(Beginning of Records shown)

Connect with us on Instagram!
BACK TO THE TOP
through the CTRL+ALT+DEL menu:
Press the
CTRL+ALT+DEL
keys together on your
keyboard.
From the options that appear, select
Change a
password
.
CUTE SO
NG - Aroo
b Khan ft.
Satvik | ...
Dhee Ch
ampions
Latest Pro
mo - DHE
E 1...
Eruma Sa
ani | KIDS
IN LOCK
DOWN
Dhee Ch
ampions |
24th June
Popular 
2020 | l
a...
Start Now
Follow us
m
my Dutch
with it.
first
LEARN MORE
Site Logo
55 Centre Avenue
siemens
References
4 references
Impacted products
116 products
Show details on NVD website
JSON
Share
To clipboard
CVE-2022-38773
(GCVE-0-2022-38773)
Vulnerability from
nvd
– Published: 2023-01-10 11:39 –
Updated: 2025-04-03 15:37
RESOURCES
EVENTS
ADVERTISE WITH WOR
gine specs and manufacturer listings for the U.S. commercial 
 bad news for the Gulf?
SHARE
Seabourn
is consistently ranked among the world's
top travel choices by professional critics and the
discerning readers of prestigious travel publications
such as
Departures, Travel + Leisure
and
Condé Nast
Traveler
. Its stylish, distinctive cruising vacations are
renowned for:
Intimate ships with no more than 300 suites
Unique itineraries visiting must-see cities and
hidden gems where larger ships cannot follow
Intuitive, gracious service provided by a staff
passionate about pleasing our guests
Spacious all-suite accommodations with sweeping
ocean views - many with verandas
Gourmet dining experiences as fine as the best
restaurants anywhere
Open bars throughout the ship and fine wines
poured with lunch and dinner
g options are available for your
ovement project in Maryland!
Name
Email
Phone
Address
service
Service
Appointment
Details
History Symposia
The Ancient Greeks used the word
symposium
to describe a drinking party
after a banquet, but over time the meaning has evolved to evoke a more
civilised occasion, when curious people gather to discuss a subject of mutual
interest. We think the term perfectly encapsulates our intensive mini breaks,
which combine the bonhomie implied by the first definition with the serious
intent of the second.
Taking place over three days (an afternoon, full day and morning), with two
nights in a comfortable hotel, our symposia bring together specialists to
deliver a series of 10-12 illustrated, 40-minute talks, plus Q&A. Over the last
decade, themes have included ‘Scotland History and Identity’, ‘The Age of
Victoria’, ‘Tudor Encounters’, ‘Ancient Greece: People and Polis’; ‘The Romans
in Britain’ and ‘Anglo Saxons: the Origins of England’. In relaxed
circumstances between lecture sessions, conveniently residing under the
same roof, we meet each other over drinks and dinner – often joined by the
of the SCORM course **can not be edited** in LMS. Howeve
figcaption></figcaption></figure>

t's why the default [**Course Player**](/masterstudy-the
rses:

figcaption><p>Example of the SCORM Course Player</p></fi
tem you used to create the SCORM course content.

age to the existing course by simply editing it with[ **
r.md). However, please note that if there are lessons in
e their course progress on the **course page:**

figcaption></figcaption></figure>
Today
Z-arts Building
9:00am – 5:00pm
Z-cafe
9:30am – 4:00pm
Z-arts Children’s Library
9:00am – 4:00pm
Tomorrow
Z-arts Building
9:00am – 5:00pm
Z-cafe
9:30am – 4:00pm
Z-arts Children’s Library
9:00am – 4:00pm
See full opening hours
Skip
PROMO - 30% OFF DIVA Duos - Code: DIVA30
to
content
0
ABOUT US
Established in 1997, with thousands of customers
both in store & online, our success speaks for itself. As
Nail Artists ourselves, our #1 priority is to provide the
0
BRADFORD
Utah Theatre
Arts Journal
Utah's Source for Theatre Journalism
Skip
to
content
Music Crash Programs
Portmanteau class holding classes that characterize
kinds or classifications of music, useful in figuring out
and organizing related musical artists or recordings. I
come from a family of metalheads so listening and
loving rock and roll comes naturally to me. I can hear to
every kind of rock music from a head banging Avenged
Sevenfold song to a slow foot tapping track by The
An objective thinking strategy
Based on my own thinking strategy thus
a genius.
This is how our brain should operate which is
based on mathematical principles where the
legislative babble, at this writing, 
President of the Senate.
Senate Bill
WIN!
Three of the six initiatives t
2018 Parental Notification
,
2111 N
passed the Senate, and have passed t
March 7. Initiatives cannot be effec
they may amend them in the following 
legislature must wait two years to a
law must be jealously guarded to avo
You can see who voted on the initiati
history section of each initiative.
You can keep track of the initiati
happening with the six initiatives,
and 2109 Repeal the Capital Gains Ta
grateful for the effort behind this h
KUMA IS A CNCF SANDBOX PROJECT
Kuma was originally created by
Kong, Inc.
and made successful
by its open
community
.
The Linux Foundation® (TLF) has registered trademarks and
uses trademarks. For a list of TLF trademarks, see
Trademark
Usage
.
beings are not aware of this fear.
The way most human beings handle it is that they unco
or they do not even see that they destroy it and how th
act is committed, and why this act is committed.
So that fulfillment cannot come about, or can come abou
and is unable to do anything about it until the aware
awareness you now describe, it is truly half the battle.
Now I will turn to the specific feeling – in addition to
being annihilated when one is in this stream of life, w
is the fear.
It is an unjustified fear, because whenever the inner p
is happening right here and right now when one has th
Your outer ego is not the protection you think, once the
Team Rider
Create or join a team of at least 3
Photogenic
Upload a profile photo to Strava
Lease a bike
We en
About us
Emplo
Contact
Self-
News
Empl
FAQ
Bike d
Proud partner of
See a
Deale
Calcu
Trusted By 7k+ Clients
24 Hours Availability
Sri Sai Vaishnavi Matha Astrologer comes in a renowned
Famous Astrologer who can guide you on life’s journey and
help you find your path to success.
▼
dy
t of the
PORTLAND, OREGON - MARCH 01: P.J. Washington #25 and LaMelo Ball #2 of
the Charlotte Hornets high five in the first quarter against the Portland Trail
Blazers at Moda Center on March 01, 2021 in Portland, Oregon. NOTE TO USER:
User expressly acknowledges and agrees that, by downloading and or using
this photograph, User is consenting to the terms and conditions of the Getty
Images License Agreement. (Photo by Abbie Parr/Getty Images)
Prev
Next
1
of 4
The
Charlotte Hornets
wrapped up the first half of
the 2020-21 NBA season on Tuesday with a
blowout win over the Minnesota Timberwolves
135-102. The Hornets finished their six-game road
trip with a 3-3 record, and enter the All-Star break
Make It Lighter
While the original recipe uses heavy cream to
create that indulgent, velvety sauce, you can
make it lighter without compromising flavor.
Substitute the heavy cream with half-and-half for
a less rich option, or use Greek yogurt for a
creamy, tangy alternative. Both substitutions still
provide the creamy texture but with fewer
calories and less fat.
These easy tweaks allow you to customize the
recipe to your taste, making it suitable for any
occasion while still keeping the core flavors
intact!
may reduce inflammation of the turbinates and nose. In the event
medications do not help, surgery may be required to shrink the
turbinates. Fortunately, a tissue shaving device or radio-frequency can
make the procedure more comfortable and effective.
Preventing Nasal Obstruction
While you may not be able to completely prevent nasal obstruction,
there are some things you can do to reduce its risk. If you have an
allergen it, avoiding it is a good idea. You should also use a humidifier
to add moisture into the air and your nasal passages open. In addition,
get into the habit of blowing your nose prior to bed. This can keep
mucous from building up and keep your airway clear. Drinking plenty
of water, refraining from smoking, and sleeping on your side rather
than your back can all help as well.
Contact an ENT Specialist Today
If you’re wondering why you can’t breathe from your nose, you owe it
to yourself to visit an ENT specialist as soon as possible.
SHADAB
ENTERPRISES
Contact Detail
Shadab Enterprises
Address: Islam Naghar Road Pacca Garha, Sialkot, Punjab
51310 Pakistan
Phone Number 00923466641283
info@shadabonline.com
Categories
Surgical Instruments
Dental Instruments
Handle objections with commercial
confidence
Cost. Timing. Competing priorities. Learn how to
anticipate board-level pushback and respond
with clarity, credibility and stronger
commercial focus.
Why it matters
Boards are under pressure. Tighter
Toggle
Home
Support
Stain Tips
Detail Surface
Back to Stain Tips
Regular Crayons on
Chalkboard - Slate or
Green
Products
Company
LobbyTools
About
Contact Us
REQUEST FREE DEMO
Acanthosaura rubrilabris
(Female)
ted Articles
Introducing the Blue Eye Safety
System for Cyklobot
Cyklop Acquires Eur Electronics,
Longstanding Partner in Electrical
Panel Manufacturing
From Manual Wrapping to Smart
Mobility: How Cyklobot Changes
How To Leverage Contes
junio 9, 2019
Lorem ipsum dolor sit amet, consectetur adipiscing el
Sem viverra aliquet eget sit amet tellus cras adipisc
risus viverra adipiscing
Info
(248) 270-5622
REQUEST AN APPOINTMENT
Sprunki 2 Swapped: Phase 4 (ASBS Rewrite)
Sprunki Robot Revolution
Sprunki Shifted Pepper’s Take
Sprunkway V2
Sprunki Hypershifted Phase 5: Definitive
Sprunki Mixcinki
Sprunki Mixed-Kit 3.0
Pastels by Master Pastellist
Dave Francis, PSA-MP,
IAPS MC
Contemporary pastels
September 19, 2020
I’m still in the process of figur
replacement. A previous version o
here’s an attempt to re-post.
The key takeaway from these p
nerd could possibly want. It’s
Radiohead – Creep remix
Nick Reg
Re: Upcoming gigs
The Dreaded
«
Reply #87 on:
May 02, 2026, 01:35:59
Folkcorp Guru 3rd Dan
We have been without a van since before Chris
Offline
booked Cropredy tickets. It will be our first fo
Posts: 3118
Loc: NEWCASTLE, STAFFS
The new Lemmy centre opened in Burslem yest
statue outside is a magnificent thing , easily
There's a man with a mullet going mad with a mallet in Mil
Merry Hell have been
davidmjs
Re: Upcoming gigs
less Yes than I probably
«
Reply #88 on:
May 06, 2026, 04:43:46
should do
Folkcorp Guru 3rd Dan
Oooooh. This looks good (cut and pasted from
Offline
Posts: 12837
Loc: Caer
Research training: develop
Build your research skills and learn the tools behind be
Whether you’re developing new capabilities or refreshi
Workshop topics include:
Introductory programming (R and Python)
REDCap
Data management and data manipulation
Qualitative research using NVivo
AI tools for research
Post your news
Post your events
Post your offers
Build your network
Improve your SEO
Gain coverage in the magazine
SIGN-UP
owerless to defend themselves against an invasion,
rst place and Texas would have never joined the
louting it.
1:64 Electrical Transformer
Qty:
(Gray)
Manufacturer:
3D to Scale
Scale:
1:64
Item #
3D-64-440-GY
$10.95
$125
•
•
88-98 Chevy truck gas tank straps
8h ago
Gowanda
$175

(End of Records shown)

Copy out the lines of the listing beginning with the line that contains "t's why the" and finishing with the line that contains "e their course", both included, keeping every character as it appears.

**Answer area**
t's why the default [**Course Player**](/masterstudy-the
rses:

figcaption><p>Example of the SCORM Course Player</p></fi
tem you used to create the SCORM course content.

age to the existing course by simply editing it with[ **
r.md). However, please note that if there are lessons in
e their course progress on the **course page:**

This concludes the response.